San Francisco appealed to the Supreme Court. The Court dismissed the grant of certiorari as to the question of whether the ADA “requires law enforcement officers to provide accommodations to an armed, violent, and mentally ill suspect in the course of bringing the suspect into custody.” None of the parties actually argued the point with all assuming that the ADA did apply. San Francisco argued instead that Sheehan did not qualify for an accommodation under ADA regulations. The Court was not happy with the change in strategy compared to the question it certified.
The second question about qualified immunity was decided in favor of the police, though that decision was not without controversy. More on that in a moment. The Court held that the police in this case did not violate a statutory or constitutional right clearly established at the time of the challenged conduct. The Court agreed with the Ninth Circuit in the two entries did not violate any clearly established right or that the second entry would have violated any constitutional rights had Sheehan not been disabled. The use of force under the circumstances was also reasonable. This, however, did not end the issue:
The real question, then, is whether, despite these dangerous circumstances, the officers violated the Fourth Amendment when they decided to reopen Sheehan’s door rather than attempting to accommodate her disability. Here we come to another problem. San Francisco, whose attorneys represent Reynolds and Holder, devotes scant briefing to this question. Instead, San Francisco argues almost exclusively that even if it is assumed that there was a Fourth Amendment violation, the right was not clearly established. This Court, of course, could decide the constitutional question anyway. See Pearson v. Callahan, 555 U. S. 223, 242 (2009) (recognizing discretion). But because this question has not been adequately briefed, we decline to do so. See id., at 239. Rather, we simply decide whether the officers’ failure to accommodate Sheehan’s illness violated clearly established law. It did not.

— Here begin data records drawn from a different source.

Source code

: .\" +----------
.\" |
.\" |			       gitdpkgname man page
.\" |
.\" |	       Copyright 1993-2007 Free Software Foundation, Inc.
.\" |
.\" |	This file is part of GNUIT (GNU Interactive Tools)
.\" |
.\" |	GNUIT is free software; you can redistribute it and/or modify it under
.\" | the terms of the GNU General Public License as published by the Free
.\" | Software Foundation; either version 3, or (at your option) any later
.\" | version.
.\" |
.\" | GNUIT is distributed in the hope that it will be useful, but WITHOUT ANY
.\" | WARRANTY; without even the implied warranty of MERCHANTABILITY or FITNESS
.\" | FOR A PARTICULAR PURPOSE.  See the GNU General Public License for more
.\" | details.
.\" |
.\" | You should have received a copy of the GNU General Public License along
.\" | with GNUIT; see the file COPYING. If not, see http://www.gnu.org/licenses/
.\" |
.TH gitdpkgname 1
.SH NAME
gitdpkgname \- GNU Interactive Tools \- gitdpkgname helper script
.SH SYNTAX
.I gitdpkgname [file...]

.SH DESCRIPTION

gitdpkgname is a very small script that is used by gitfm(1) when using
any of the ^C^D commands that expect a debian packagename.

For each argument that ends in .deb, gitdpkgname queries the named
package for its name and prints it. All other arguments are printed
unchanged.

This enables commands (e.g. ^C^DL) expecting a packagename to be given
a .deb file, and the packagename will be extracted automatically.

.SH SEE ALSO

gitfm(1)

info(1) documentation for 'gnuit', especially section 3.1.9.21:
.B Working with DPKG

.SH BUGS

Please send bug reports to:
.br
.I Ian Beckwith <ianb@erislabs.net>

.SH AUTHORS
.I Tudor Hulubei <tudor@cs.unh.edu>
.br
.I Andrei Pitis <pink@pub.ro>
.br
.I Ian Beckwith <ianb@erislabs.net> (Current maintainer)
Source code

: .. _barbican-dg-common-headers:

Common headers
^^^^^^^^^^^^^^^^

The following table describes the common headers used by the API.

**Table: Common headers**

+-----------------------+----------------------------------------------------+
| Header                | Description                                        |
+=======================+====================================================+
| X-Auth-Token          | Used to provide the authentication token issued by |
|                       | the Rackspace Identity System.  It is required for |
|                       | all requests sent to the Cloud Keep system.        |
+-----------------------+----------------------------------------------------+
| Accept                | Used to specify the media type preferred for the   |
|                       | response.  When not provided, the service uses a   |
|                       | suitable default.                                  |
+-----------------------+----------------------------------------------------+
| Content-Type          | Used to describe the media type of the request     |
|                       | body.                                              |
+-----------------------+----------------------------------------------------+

The Court analyzed the precedent used by the Ninth Circuit and concluded that it did not justify a remand to a jury on the question of immunity.
Justice Scalia wrote an opinion concurring in part and dissenting in part. He agreed that the Court was right to dismiss the certiorari on the first question as improvidently granted. He stated that on that basis the Court should not have addressed the second question. He stated:
[H]owever—before we considered and deliberated upon the second QP but after petitioners’ principal brief made clear that they would not address the Circuit conflict presented by the first QP—we had no more assurance that this question was decided incorrectly than we do for the thousands of other uncertworthy questions we refuse to hear each Term. Many of them have undoubtedly been decided wrongly, but we are not, and for well over a century have not been, a court of error correction.
Take that for what it is. Justice Alito delivered the opinion of the Court and was joined by Chief Justice Roberts, and Justices Kennedy, Thomas, Ginsburg, and Sotomayor. Justice Scalia filed the aforementioned opinion concurring in part and dissenting in part and was joined by Justice Kagan. Justice Breyer did not participate in the case.
I’ll write about the other cases tomorrow, and if time permits, some interesting features I discovered in Google Scholar’s case law database.